Hak dan Kewajiban Manajer Investasi dan Bank Kustodian
a)    Manajer Investasi berkewajiban untuk melaksanakan investasi bagi kepentingan Pemodal, sesuai dengan ketentuan yang tercantum dalam Prospektus.
b)    Bank Kustodian berkewajiban menyimpan, menjaga, dan mengawasi dana Pemodal dan menghitung Nilai Aktiva Bersih per-Unit Penyertaan dalam Reksadana Syari’ah untuk setiap hari bursa.
c)    Atas pemberian jasa dalam pengelolaan investasi dan penyimpanan dana kolektif tersebut, Manajer Investasi dan Bank Kustodian berhak memperoleh imbal jasa yang dihitung atas persentase tertentu dari Nilai Aktiva Bersih Reksa Dana Syari'ah.
d)    Dalam hal Manajer Investasi dan/atau Bank Kustodian tidak melaksanakan amanat dari Pemodal sesuai dengan mandat yang diberikan atau Manajer Investasi dan/atau Bank Kustodian dianggap lalai (gross negligence/tafrith), maka Manajer Investasi dan/atau Bank Kustodian bertanggung jawab atas risiko yang ditimbulkannya.
***
Dengan jelas MUI menyatakan bahwa hubungan antara pemodal dengan manejer investasi adalah hubungan wakalah.
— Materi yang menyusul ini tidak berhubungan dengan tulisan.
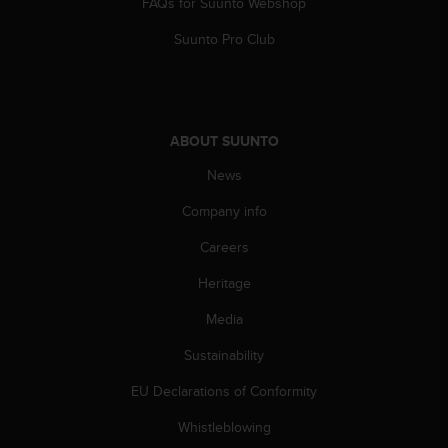
FAQs for Suunto Webshop
Suunto Pro Club
ABOUT SUUNTO
News
Company info
Careers
Heritage
Media
Sustainability
EU Declarations of Conformity
Whistleblowing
Akan tetapi ketika tiba di hak, MUI menyatakan bahwa hak Manejer Investasi adalah imbalan jasa yang dihitung atas persentase tertentu dari nilai aktiva bersih Reksadana. Dengan penjelasan ini nampak dengan jelas bahwa pada mekanisme kerja Reksadana terdapat gharar atau ketidak jelasan.
Ketidak jelasan yang saya maksud berkaitan dengan nominal upah yang menjadi hak manejer investasi. Yang demikian itu karena hak Manajer Investasi adalah persentasi dari Nilai Aktiva Bersih, padahal Nilai Aktiva Bersih pada saat penjualan tidak diketahui. Dengan demikian hak Manejer Investasipun secara otomatis tidak dapat diketahui pula. Dinyatakan dalam kaedah:


إَذَا دَخَلَ المَجْهُولُ عَلَى المَعْلُومِ يَصِيْرُ المَعْلُومُ مَجْهُولاً

"Bila ada sesuatu yang tidak jelas mencampuri sesuatu yang jelas, maka yang jelas menjadi tidak jelas."
Sebagai misal: Tatkala terjadi kesepakatan antara pemodal dengan Manajer Investasi dalam pembagian hak, bahwa hak mereka dari keuntungan investasi adalah 50 % : 50 %, sedangkan nominal keuntungan belum diketahui maka itu artinya hak manejemen investasipun tidak dapat diketahui. Padahal akad yang terjalin antaranya dengan pemodal adalah akad wakalah dan bukan akad bagi hasil atau mudharabah. Dengan demikian hak yang ia miliki adalah upah dan bukan bagi hasil. Karena wakalah dengan upah adalah salah satu bentuk dari akad ijarah, bila demikian adanya maka nominal upah haruslah telah diketahui pada awal akad, dan bukan dengan persentase dari suatu nilai yang belum jelas. (Bada'ius Shanaa'i oleh Al kasaani 6/81, Al Furu' oleh Ibnu Muflih 4/284, Majmu' Fatawa Ibnu Taimiyyah 29/104 & Nihayatul Muhtaaj 5/266, I'anatut Thalibin 3/109.)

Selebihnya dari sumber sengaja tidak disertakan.